Kubernetes systems are quite lacking when it comes to their transparency and tracing abilities. The intermittent 502 and 504 errors on our microservices reflected this gap: several pod crashes went unnoticed until we were faced with a major availability outage in the event of concurrent map reads and writes in Golang.

To improve the monitoring of the Kubernetes pods, we were looking for solutions that focussed on:

Send real-time pod crash alerts
Capturing critical crash logs and persisting them in Elasticsearch
Storing container state to have transparency over pod lifetime and status before its termination
Slack integration for notifications
Visualizing historical data trends
Whitelist noisy namespaces

Why an in-house solution?

A few open-source solutions were evaluated before the inception of our in-house solution. We have documented the limitations of the alternative systems:

Prometheus: The tool supports custom alerts but fails to capture critical crash logs.
Kubewatch: It tends to be extremely noisy as it alerts each update in container state and fails to prioritize.
Kube-slack: The tool alerts pod crash events but does not capture crash logs.

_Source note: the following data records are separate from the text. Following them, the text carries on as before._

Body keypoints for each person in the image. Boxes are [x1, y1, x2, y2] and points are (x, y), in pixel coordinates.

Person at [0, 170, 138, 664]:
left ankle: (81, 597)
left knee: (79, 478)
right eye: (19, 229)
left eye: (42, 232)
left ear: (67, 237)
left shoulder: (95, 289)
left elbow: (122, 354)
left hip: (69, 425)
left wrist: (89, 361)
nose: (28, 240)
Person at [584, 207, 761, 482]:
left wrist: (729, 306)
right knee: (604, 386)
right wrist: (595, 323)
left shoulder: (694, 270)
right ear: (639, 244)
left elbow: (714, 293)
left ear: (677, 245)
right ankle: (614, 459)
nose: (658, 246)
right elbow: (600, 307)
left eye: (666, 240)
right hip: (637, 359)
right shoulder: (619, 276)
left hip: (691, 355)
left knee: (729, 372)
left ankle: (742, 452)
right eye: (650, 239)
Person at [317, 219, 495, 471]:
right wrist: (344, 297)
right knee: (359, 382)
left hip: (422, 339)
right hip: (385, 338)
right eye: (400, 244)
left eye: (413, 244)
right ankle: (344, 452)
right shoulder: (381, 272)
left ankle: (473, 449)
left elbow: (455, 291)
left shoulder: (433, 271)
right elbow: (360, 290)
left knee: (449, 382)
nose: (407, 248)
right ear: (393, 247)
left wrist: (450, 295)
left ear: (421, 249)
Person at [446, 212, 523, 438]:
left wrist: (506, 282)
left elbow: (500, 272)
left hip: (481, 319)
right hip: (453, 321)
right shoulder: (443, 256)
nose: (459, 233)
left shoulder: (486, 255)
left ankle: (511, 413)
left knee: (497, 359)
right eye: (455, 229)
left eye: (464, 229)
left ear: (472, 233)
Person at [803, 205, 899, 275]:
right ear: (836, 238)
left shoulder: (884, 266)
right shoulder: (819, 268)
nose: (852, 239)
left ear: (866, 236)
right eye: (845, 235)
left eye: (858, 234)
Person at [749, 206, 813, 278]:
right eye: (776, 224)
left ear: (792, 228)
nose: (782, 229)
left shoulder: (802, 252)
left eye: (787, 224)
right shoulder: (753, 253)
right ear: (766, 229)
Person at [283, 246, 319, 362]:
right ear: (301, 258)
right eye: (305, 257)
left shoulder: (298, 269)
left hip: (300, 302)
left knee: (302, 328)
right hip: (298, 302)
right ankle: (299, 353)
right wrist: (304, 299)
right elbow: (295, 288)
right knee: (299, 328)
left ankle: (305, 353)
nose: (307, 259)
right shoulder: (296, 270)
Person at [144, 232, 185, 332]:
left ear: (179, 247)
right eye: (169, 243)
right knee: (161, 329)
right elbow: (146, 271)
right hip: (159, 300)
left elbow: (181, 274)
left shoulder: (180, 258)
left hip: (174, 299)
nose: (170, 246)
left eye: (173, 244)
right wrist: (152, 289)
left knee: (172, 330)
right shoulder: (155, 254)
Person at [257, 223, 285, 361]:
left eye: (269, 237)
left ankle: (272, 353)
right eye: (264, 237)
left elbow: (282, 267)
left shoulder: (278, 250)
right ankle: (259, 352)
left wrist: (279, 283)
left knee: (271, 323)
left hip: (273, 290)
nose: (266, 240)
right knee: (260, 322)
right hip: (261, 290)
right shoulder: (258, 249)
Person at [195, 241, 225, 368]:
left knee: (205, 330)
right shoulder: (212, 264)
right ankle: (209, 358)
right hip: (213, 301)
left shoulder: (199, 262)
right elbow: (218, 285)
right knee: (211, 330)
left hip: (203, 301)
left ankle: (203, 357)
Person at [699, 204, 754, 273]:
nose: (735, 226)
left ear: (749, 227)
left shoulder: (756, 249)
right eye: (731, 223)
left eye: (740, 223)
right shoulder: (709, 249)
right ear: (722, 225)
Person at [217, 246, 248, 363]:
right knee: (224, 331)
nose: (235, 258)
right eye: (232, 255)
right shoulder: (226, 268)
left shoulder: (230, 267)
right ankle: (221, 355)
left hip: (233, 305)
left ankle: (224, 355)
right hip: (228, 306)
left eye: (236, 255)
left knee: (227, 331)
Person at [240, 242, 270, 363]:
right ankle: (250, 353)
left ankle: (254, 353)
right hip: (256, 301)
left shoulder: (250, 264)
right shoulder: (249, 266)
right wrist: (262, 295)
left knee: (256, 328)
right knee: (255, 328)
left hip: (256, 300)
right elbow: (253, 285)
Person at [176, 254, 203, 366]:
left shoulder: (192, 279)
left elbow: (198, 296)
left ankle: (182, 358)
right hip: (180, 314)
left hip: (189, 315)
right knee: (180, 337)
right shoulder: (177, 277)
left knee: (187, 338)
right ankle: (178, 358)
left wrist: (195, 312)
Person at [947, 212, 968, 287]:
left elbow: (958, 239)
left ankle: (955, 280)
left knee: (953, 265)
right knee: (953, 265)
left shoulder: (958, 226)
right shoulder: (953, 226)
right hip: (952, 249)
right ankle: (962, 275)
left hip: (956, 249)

Our goal was to closely monitor pod failures, and retrieve the crash logs while ensuring the simplicity of the entire workflow. During our exploration of existing solutions, some tools were either too noisy while others failed to capture crash logs making it difficult to troubleshoot.

Introducing Kubernetes Pod Monitor

The Kubernetes logs are lost whenever a pod crashes and reschedules on a different node. The process of extracting those logs involves pod tracking and previous state log retrieval which is quite time-consuming and cumbersome.

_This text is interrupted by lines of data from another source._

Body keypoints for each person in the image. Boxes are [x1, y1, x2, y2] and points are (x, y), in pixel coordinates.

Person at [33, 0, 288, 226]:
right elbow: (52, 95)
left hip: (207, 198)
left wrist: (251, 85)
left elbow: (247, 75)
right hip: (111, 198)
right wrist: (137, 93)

To combat this problem, we built our in-house Kubernetes pod monitor. The service is implemented in Golang which allows it to be highly scalable, efficient, and fast. It uses Kubernetes API to track container failures and automatically sends the crash logs to Elasticsearch for debugging. It is integrated with Slack to notify failures and send messages with details like the last container state, the reason for pod failure, and a direct link to the crash logs storage.

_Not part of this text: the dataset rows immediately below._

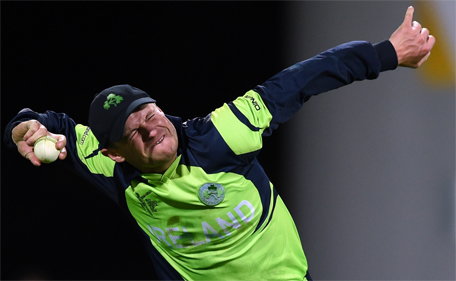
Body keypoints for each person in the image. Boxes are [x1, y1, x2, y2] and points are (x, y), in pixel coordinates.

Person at [4, 6, 435, 281]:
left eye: (151, 113)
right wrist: (23, 128)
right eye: (135, 131)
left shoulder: (223, 134)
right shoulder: (108, 165)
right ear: (115, 151)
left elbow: (301, 79)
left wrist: (386, 54)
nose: (153, 128)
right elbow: (52, 124)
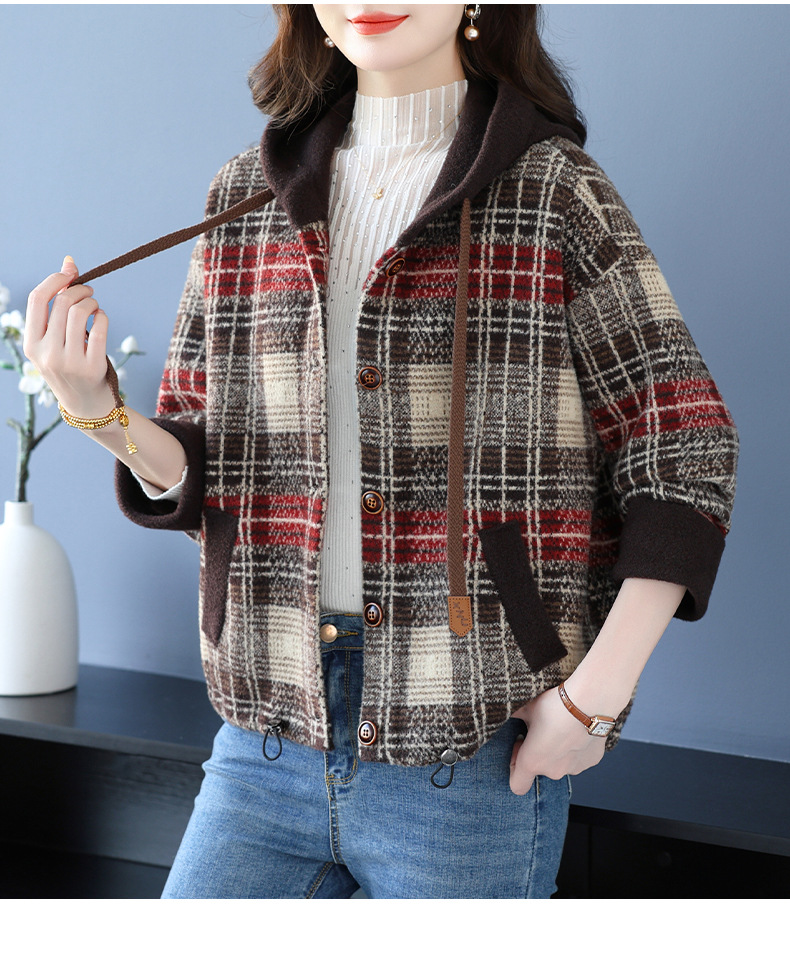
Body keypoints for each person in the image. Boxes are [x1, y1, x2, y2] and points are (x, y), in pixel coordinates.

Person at [23, 5, 738, 899]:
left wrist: (594, 702)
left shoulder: (555, 194)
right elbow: (213, 468)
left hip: (469, 750)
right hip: (264, 736)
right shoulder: (246, 195)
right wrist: (98, 413)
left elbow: (686, 447)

Sample slack notification:

Cluster Name:- k8s-01
Namespace:- kube-system
Container Name:- node-exporter
Reason:- OOMKilled
Kibana Dashboard:- Dashboard

A detailed Kibana dashboard is designed to track the cluster/service experiencing high failure rates and visualize its trends:

The Impact

We observed a 65% reduction in unexpected pod restarts after the deployment of our monitoring solution. Mean time to detect (MTTD) and Mean time to repair (MTTR) improved significantly, therefore, ensuring high availability and seamless troubleshooting. Even when everything is seemingly fine with our Kubernetes clusters, the service continues to highlight issues that would have otherwise gone unnoticed and unattended.

Kubernetes pod monitor also helped streamline deployments as any pod crashes are immediately notified.

Getting started with Kubernetes Pod Monitor

We are open-sourcing our Kubernetes Pod Monitor and the installation process is very simple and available using Helm chart or docker-compose. The detailed steps are enlisted here: https://github.com/Unacademy/kubernetes-pod-monitor#getting-started

Using Helm chart (recommended):

Apply MySQL migrations
Install using the Helm chart
Import the Kibana dashboard into Elasticsearch by following https://www.elastic.co/guide/en/kibana/current/managing-saved-objects.html

Using docker-compose:

Add Kubernetes configuration (kubeconfig) file to config directory and update CLUSTER_NAME env variable in docker-compose
Start docker-compose using: docker-compose up --build

To configure slack notifications, a CLI tool can be used for simplicity: https://github.com/Unacademy/kubernetes-pod-monitor#configuring-notifications

What’s Next for Kubernetes Pod Monitor?

Kubernetes Pod Monitor dramatically simplified our engineering and reliability processes. This setup helped increase transparency in Kubernetes and ensured that pod failures don't go unnoticed. A direct impact was higher availability, reduced MTTD, and improved developer productivity.

But why stop here? There are other events to monitor like scheduling failure, image pull error, etc, integrations with Pagerduty, Discord, etc.